## What you will do
Exact repetition of every entry is required.

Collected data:
##############################

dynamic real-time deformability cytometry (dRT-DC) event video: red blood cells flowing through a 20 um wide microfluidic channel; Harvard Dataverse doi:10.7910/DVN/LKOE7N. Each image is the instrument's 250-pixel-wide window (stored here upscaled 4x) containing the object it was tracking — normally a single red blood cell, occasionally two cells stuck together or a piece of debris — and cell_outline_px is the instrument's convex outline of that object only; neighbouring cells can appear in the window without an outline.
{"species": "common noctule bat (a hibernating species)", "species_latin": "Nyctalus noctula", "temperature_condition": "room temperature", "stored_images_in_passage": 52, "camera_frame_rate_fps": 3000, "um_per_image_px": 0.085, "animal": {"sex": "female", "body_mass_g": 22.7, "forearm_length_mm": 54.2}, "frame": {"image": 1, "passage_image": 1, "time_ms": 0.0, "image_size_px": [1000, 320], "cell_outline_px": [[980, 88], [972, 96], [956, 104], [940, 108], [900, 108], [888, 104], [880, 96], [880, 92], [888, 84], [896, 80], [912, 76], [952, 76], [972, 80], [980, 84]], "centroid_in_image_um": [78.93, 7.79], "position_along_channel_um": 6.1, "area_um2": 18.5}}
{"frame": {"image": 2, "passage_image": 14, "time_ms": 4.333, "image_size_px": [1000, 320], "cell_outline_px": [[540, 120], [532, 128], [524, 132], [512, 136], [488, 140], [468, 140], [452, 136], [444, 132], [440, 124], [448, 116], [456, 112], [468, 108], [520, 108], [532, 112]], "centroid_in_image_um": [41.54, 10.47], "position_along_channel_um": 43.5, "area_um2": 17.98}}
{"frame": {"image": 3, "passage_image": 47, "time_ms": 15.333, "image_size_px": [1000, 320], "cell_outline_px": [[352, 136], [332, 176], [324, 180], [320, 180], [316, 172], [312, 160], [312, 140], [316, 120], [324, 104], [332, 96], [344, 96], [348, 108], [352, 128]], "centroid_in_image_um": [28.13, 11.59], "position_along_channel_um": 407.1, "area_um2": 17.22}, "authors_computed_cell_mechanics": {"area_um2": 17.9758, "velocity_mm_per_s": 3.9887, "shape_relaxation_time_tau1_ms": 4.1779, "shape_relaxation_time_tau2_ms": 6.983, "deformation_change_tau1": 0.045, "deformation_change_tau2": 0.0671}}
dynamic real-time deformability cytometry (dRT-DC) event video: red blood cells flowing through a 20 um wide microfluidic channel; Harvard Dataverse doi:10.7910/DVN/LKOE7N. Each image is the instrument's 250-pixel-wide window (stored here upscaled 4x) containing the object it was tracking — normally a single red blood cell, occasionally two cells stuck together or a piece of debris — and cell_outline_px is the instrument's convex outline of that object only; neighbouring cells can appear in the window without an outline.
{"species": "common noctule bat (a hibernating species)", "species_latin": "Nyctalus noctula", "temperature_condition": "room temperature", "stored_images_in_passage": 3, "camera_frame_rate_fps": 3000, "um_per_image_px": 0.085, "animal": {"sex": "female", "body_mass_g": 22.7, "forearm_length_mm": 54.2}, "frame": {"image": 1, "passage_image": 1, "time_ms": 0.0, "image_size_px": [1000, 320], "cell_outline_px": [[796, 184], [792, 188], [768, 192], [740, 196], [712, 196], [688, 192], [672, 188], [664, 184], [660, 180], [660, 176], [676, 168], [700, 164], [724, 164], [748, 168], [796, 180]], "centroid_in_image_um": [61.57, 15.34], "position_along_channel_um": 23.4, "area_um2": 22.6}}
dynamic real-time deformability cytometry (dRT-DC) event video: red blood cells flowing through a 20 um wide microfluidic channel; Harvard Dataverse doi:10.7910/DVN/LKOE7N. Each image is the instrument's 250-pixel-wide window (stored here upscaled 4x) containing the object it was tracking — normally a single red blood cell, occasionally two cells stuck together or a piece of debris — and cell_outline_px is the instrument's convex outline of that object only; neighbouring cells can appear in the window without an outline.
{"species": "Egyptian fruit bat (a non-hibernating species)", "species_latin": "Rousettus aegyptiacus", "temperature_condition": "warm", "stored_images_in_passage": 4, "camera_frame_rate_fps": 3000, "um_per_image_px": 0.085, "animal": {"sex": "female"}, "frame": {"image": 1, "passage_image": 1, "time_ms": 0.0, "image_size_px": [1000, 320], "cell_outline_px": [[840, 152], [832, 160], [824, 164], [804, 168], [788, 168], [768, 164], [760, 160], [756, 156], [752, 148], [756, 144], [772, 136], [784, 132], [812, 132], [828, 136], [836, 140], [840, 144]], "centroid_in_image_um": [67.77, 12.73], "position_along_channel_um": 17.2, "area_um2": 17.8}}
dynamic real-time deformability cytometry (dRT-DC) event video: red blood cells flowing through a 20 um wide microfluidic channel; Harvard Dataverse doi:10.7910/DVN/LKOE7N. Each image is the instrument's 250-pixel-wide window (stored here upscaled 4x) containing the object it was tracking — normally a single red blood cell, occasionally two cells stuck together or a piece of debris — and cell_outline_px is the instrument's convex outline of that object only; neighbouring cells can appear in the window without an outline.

##############################

## Solution to this problem
dynamic real-time deformability cytometry (dRT-DC) event video: red blood cells flowing through a 20 um wide microfluidic channel; Harvard Dataverse doi:10.7910/DVN/LKOE7N. Each image is the instrument's 250-pixel-wide window (stored here upscaled 4x) containing the object it was tracking — normally a single red blood cell, occasionally two cells stuck together or a piece of debris — and cell_outline_px is the instrument's convex outline of that object only; neighbouring cells can appear in the window without an outline.
{"species": "common noctule bat (a hibernating species)", "species_latin": "Nyctalus noctula", "temperature_condition": "room temperature", "stored_images_in_passage": 52, "camera_frame_rate_fps": 3000, "um_per_image_px": 0.085, "animal": {"sex": "female", "body_mass_g": 22.7, "forearm_length_mm": 54.2}, "frame": {"image": 1, "passage_image": 1, "time_ms": 0.0, "image_size_px": [1000, 320], "cell_outline_px": [[980, 88], [972, 96], [956, 104], [940, 108], [900, 108], [888, 104], [880, 96], [880, 92], [888, 84], [896, 80], [912, 76], [952, 76], [972, 80], [980, 84]], "centroid_in_image_um": [78.93, 7.79], "position_along_channel_um": 6.1, "area_um2": 18.5}}
{"frame": {"image": 2, "passage_image": 14, "time_ms": 4.333, "image_size_px": [1000, 320], "cell_outline_px": [[540, 120], [532, 128], [524, 132], [512, 136], [488, 140], [468, 140], [452, 136], [444, 132], [440, 124], [448, 116], [456, 112], [468, 108], [520, 108], [532, 112]], "centroid_in_image_um": [41.54, 10.47], "position_along_channel_um": 43.5, "area_um2": 17.98}}
{"frame": {"image": 3, "passage_image": 47, "time_ms": 15.333, "image_size_px": [1000, 320], "cell_outline_px": [[352, 136], [332, 176], [324, 180], [320, 180], [316, 172], [312, 160], [312, 140], [316, 120], [324, 104], [332, 96], [344, 96], [348, 108], [352, 128]], "centroid_in_image_um": [28.13, 11.59], "position_along_channel_um": 407.1, "area_um2": 17.22}, "authors_computed_cell_mechanics": {"area_um2": 17.9758, "velocity_mm_per_s": 3.9887, "shape_relaxation_time_tau1_ms": 4.1779, "shape_relaxation_time_tau2_ms": 6.983, "deformation_change_tau1": 0.045, "deformation_change_tau2": 0.0671}}
dynamic real-time deformability cytometry (dRT-DC) event video: red blood cells flowing through a 20 um wide microfluidic channel; Harvard Dataverse doi:10.7910/DVN/LKOE7N. Each image is the instrument's 250-pixel-wide window (stored here upscaled 4x) containing the object it was tracking — normally a single red blood cell, occasionally two cells stuck together or a piece of debris — and cell_outline_px is the instrument's convex outline of that object only; neighbouring cells can appear in the window without an outline.
{"species": "common noctule bat (a hibernating species)", "species_latin": "Nyctalus noctula", "temperature_condition": "room temperature", "stored_images_in_passage": 3, "camera_frame_rate_fps": 3000, "um_per_image_px": 0.085, "animal": {"sex": "female", "body_mass_g": 22.7, "forearm_length_mm": 54.2}, "frame": {"image": 1, "passage_image": 1, "time_ms": 0.0, "image_size_px": [1000, 320], "cell_outline_px": [[796, 184], [792, 188], [768, 192], [740, 196], [712, 196], [688, 192], [672, 188], [664, 184], [660, 180], [660, 176], [676, 168], [700, 164], [724, 164], [748, 168], [796, 180]], "centroid_in_image_um": [61.57, 15.34], "position_along_channel_um": 23.4, "area_um2": 22.6}}
dynamic real-time deformability cytometry (dRT-DC) event video: red blood cells flowing through a 20 um wide microfluidic channel; Harvard Dataverse doi:10.7910/DVN/LKOE7N. Each image is the instrument's 250-pixel-wide window (stored here upscaled 4x) containing the object it was tracking — normally a single red blood cell, occasionally two cells stuck together or a piece of debris — and cell_outline_px is the instrument's convex outline of that object only; neighbouring cells can appear in the window without an outline.
{"species": "Egyptian fruit bat (a non-hibernating species)", "species_latin": "Rousettus aegyptiacus", "temperature_condition": "warm", "stored_images_in_passage": 4, "camera_frame_rate_fps": 3000, "um_per_image_px": 0.085, "animal": {"sex": "female"}, "frame": {"image": 1, "passage_image": 1, "time_ms": 0.0, "image_size_px": [1000, 320], "cell_outline_px": [[840, 152], [832, 160], [824, 164], [804, 168], [788, 168], [768, 164], [760, 160], [756, 156], [752, 148], [756, 144], [772, 136], [784, 132], [812, 132], [828, 136], [836, 140], [840, 144]], "centroid_in_image_um": [67.77, 12.73], "position_along_channel_um": 17.2, "area_um2": 17.8}}
dynamic real-time deformability cytometry (dRT-DC) event video: red blood cells flowing through a 20 um wide microfluidic channel; Harvard Dataverse doi:10.7910/DVN/LKOE7N. Each image is the instrument's 250-pixel-wide window (stored here upscaled 4x) containing the object it was tracking — normally a single red blood cell, occasionally two cells stuck together or a piece of debris — and cell_outline_px is the instrument's convex outline of that object only; neighbouring cells can appear in the window without an outline.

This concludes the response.